■ What to work on
From the entries below, gather every line containing the string "width".

-----

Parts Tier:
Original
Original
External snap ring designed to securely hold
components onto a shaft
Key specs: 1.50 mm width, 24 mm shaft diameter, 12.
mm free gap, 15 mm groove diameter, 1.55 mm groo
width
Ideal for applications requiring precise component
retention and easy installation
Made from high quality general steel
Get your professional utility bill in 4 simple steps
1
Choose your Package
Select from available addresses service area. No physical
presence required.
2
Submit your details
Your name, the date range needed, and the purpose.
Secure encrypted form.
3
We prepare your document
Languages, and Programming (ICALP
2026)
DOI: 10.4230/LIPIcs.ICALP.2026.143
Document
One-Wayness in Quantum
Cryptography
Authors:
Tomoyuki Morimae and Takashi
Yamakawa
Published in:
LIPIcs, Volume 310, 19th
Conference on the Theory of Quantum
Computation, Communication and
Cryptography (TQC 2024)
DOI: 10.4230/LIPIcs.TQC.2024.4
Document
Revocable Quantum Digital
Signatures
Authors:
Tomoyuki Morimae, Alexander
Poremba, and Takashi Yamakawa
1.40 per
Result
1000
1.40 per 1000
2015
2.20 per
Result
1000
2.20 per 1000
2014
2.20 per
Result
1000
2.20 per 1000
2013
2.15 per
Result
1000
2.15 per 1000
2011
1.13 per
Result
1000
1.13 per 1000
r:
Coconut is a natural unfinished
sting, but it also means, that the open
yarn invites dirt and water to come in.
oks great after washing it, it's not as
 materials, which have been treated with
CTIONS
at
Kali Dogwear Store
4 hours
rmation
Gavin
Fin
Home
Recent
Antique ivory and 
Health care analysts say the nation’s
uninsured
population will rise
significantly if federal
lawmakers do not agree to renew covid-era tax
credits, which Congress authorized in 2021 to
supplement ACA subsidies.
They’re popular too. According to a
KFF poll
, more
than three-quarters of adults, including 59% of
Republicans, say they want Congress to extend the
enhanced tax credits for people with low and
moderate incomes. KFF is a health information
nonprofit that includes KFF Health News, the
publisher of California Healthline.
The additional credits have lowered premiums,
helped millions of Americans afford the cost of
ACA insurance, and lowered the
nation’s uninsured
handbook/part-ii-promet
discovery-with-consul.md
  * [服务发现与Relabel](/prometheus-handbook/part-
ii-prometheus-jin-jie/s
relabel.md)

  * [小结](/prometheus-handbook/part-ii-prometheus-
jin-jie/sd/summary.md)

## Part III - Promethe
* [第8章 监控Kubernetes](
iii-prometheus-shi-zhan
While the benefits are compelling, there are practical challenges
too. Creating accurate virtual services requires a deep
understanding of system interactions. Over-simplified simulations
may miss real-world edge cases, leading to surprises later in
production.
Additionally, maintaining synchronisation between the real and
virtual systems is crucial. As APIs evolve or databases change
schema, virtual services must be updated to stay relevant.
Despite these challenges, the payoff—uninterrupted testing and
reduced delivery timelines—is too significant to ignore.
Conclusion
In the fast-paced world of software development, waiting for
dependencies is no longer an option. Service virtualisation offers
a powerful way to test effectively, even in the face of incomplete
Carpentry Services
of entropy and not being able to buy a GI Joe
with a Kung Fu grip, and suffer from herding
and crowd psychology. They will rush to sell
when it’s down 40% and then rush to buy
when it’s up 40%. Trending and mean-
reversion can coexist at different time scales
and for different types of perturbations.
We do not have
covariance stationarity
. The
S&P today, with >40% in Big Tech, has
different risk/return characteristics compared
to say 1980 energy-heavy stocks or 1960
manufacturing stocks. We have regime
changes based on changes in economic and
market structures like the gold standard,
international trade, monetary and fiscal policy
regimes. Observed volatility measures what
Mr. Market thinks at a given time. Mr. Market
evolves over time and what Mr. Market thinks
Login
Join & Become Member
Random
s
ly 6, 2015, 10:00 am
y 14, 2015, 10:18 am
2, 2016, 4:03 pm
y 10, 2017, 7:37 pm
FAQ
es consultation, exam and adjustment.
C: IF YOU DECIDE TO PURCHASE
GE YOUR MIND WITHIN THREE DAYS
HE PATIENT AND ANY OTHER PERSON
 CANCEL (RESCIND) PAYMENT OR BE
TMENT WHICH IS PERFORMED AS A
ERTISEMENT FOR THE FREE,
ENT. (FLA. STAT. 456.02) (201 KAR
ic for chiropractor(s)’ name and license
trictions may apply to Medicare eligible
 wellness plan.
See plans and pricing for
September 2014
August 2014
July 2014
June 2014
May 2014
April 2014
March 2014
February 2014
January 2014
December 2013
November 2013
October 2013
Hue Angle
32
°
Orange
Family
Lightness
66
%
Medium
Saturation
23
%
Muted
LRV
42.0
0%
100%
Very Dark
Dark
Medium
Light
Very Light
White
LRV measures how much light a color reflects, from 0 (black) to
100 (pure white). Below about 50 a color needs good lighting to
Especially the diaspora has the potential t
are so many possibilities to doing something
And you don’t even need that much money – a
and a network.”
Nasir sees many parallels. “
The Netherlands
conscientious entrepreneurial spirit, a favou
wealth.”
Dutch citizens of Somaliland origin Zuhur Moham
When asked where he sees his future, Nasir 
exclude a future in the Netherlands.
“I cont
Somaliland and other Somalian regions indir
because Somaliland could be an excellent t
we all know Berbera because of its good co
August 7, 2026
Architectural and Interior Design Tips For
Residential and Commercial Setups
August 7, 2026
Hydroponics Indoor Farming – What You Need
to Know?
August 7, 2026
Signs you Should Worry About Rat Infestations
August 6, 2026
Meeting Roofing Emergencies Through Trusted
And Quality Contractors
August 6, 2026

-----

■ Answer area
Key specs: 1.50 mm width, 24 mm shaft diameter, 12.
width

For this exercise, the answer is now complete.